● **Selected extract**:

+++++

By acting “as if” they are intelligent and high minded about truth, Nietzsche believes they make themselves laughable and dishonest. Moreover, Nietzsche says they lack the courage to admit that they are acting. Nonetheless, Nietzsche finds this funny. He associates this lack of courage with “tartuffery.” To illustrate, Nietzsche caricatures Immanuel Kant and Baruch Spinoza’s acts of deception so as to make them laughable:
Kant…lures us along the dialectical bypaths which lead, more correctly mislead, to his ‘categorical imperative’ – this spectacle which makes us smile.
Nietzsche tells us that he smiles because he is more “noble” than Kant and can see his “tricks”: “We who are fastidious and find no little amusement in observing the subtle tricks of old moralists and moral-preachers.”
Turning to Spinoza, Nietzsche accuses the Jewish philosopher of making uses of the “hocus-pocus of mathematical form.” Nietzsche puts Spinoza’s “love of wisdom” into scare quotes and sarcastically mimics the rhetoric that goes along with speaking “the truth.” After exhausting this rhetoric, Nietzsche, sickened, calls out Kant and Spinoza for being sick, timid, and vulnerable:
How much personal timidity and vulnerability this masquerade of a sick recluse betrays!
In other words, Nietzsche sees their arguments in the name of morality as the product of sickness. They act “as if” they are defending the truth and this act is, for Nietzsche, worthy of a laughter that looks to purge the sickness of the philosophy in the name of health.
But what does Nietzsche mean by health? Is his health closer to that of the “honest” but “stupid” mystic? Or is health equated with a kind of intelligence that refuses both the philosopher and the mystic?
To be sure, Nietzsche respects the honesty of the mystic more than the philosopher. But he finds more of an identification with the fool than the mystic. In her book Stupidity, Avital Ronell points out that Nietzsche “latches” on to the “buffo” (the Italian word for fool). Writing on Paul DeMan (who, for her, seems to be a successor of Nietzsche) Ronell argues that “transcendental buffoonery rips the system; it is shown to be propelled by a truly transgressive force that is fueled no so much by a romantic abandon as by a will to rise above that which is limited…bound by law and convention”(136). This anti-nomian kind of humor – which can certainly be said to be mystical – wears the mask of the buffo/fool which she calls the “crucial mask of ironic destruction.”
The buffo “disrupts narrative illusion.”
What I find so interesting in all of this is that, unlike the schlemiel, Nietzsche’s fool doesn’t act “as if” good exists. He wouldn’t equate himself with a stupid but honest mystic or fool. Rather, as we can hear in the aphorism, Nietzsche does act “as if” he is superior to all masks which posit the “as if.”
To be sure, schlemiels and mystics aren’t sarcastic. This act, as Ronell suggests, is an intelligent act of “ironic self-destruction.” There isn’t a relationship with the “as if” of goodness, as there is with the schlemiel. Moreover, while the schlemiel is blind to the abyss, Nietzsche is not. The schlemiel doesn’t laugh, Nietzsche does. And this laughter, I would argue, is the laughter of a metaphysics which, through laughter, elevates the subject of laughter beyond the philosopher and the mystic. It is, for Nietzsche, the most “honest” laugh of all because it is beyond good and evil. But it isn’t stupid; it’s critical.
In contrast, the laugh that the schlemiel evokes is sad laughter. It is not beyond good and evil so much as caught between them. Being on the other side of history, Jews couldn’t afford to laugh in the way Nietzsche could. And this is reflected in the schlemiel who, though committed to goodness, fails in a world that disregards the good.

+++++

● **Saved entries**:

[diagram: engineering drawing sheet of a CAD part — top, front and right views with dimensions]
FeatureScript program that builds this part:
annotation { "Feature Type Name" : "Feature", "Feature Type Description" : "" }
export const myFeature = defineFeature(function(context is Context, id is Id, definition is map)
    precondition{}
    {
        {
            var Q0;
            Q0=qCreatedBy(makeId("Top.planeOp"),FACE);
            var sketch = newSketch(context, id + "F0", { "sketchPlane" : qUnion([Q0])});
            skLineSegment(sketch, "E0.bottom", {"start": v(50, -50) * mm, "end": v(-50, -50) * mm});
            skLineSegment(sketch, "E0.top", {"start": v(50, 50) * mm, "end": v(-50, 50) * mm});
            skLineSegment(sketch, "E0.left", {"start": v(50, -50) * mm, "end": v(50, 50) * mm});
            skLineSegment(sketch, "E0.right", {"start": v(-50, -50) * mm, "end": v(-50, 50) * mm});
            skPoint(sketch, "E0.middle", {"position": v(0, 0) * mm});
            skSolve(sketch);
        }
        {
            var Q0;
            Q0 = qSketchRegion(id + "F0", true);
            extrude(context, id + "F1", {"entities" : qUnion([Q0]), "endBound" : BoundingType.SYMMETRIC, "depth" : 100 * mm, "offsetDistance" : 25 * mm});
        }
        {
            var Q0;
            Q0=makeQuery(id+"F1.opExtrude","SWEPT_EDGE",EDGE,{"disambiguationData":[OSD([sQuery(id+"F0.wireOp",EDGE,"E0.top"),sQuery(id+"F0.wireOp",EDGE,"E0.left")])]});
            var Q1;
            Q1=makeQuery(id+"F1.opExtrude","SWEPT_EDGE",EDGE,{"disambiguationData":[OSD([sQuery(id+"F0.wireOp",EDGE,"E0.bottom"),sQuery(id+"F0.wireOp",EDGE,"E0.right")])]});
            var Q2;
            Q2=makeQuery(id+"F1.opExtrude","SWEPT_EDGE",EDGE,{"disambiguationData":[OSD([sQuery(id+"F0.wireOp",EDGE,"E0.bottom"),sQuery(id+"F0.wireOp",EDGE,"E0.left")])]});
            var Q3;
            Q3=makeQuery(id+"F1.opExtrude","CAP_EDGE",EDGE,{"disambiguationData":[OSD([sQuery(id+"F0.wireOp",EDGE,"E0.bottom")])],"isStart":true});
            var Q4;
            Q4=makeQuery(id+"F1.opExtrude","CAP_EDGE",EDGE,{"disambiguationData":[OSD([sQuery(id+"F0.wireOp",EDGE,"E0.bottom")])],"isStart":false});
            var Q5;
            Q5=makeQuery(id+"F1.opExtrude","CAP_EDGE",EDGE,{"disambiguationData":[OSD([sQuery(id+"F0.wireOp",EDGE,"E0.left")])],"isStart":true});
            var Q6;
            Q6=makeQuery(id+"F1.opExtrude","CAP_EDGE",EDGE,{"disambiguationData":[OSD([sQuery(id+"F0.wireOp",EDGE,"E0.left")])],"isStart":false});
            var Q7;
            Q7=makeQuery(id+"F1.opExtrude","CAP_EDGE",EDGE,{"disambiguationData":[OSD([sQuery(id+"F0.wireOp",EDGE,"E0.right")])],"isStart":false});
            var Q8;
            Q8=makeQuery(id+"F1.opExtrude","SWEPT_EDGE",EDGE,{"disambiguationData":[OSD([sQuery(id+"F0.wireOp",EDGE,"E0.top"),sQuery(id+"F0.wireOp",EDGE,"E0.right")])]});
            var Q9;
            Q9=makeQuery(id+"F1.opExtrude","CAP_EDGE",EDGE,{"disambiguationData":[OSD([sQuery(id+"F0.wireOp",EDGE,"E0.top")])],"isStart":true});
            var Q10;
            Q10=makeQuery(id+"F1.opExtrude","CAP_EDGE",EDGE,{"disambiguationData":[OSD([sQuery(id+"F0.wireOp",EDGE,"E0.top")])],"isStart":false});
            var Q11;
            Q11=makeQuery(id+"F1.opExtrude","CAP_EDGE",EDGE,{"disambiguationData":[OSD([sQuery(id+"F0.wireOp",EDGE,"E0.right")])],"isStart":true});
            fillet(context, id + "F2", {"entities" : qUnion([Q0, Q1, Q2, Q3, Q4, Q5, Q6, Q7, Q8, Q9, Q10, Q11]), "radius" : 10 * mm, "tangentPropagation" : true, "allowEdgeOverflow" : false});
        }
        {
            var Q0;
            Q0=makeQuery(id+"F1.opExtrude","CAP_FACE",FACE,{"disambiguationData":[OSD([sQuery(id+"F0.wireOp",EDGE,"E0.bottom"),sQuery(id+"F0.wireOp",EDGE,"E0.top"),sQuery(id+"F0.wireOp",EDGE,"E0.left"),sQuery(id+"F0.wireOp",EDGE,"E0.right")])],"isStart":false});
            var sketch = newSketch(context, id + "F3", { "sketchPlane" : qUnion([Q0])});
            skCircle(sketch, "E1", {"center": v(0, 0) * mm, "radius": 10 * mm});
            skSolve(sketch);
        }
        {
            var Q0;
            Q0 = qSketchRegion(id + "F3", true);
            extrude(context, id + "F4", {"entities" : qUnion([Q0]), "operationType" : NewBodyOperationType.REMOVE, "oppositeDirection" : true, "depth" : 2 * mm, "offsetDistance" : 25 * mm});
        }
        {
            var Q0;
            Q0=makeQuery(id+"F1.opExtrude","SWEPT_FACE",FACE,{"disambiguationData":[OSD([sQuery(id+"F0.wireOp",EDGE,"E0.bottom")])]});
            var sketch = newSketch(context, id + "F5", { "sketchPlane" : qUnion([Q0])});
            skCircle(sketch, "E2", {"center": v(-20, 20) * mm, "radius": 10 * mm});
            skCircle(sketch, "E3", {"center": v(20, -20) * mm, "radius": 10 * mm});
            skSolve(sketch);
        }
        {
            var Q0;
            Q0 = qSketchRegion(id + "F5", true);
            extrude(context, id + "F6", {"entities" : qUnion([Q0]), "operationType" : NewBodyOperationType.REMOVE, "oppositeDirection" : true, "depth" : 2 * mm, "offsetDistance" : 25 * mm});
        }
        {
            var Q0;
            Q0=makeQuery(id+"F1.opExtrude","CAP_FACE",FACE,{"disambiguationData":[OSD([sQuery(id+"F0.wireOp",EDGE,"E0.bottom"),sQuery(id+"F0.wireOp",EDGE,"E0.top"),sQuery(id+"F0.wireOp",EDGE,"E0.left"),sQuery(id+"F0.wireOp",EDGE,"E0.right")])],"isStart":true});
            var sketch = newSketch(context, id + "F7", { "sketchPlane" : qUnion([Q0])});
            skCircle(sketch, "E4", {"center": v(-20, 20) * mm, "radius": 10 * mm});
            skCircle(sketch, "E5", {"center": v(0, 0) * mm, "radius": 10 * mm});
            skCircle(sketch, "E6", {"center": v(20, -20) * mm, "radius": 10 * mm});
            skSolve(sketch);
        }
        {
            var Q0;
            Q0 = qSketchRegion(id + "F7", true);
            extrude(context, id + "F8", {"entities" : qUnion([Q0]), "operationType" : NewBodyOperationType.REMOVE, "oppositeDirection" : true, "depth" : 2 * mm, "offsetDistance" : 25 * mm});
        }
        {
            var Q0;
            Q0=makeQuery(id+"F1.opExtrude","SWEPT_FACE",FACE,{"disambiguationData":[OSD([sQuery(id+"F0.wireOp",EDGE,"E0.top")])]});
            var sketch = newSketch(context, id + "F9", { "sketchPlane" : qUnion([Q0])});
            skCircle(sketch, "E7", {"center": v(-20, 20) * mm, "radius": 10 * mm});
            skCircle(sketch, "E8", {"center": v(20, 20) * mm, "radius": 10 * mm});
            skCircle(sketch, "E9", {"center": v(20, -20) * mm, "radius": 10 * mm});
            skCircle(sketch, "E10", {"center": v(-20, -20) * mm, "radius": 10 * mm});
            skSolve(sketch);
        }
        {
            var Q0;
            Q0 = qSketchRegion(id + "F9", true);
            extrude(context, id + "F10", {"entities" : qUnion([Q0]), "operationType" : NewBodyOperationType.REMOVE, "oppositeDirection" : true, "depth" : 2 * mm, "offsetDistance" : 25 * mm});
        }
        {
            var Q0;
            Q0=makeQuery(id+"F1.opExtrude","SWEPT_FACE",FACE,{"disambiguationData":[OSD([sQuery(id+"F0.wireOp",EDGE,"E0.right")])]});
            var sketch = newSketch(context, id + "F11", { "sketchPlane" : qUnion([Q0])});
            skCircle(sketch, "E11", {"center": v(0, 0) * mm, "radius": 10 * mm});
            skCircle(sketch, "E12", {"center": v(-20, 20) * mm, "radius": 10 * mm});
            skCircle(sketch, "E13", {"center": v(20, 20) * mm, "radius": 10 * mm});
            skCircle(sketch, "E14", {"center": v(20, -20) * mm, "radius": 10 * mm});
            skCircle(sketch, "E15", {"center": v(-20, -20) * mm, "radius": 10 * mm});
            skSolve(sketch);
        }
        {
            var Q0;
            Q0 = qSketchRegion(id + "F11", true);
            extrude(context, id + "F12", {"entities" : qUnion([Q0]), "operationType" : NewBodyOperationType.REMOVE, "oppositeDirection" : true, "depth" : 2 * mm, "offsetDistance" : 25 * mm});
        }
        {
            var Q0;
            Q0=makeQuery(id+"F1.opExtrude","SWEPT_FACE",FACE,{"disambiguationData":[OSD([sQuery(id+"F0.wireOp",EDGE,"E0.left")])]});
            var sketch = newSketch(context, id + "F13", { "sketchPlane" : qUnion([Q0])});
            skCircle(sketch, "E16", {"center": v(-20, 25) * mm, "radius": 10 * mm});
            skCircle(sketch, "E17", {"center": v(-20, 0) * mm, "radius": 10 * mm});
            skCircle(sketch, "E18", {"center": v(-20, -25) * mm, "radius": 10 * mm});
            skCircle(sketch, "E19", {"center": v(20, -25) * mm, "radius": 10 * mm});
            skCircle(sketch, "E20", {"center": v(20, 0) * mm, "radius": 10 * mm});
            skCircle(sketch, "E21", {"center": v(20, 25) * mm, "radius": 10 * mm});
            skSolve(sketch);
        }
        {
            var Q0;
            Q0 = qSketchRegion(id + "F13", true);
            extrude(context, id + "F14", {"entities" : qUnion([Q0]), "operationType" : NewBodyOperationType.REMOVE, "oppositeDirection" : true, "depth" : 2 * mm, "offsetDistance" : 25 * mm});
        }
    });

+++++

● **Study questions**:
1. Translate this sentence from the passage on Nietzsche's laughter into Spanish: "In contrast, the laugh that the schlemiel evokes is sad laughter."
2. List every person named in the passage on Nietzsche's laughter.
3. From the passage on Nietzsche's laughter, reproduce the part that opens with the words containing "To be sure, schlemiels" and closes with "stupid; it’s critical.".

● **Results of the tasks**:
1. En cambio, la risa que provoca el schlemiel es una risa triste.

2.
Nietzsche
Immanuel Kant
Baruch Spinoza
Avital Ronell
Paul DeMan

3.
To be sure, schlemiels and mystics aren’t sarcastic. This act, as Ronell suggests, is an intelligent act of “ironic self-destruction.” There isn’t a relationship with the “as if” of goodness, as there is with the schlemiel. Moreover, while the schlemiel is blind to the abyss, Nietzsche is not. The schlemiel doesn’t laugh, Nietzsche does. And this laughter, I would argue, is the laughter of a metaphysics which, through laughter, elevates the subject of laughter beyond the philosopher and the mystic. It is, for Nietzsche, the most “honest” laugh of all because it is beyond good and evil. But it isn’t stupid; it’s critical.